DESCRIPTION OF THE TASK =
The listing that follows must be retyped exactly, without its pictures.

MATERIALS PROVIDED =
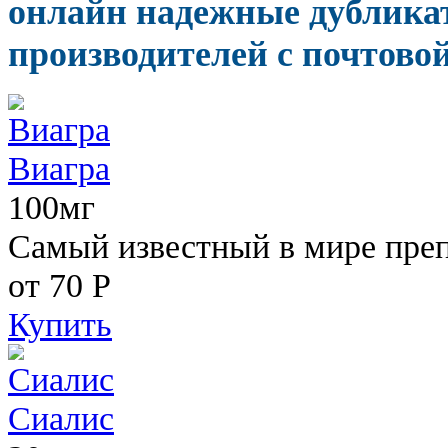
онлайн надежные дублика
производителей с почтовой
Виагра
100мг
Самый известный в мире пре
от 70
Р
Купить
Сиалис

EXERCISE RESULT =
онлайн надежные дублика
производителей с почтовой
Виагра
100мг
Самый известный в мире пре
от 70
Р
Купить
Сиалис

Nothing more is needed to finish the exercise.